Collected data

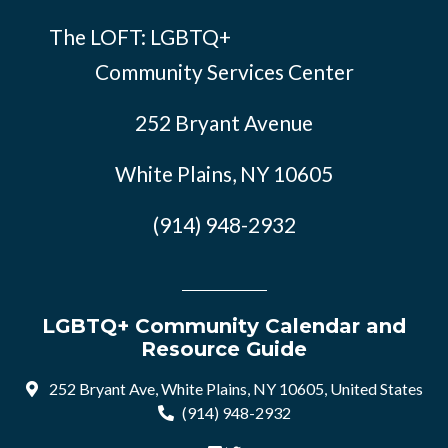
The LOFT: LGBTQ+
Community Services Center
252 Bryant Avenue
White Plains, NY 10605
(914) 948-2932
LGBTQ+ Community Calendar and
Resource Guide
252 Bryant Ave, White Plains, NY 10605, United States
(914) 948-2932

■ **WHAT THE TASK REQUIRES**
Pull every line of text from the records above word for word, leaving the pictures out of your answer.

■ **SOLUTION**
The LOFT: LGBTQ+
Community Services Center
252 Bryant Avenue
White Plains, NY 10605
(914) 948-2932
LGBTQ+ Community Calendar and
Resource Guide
252 Bryant Ave, White Plains, NY 10605, United States
(914) 948-2932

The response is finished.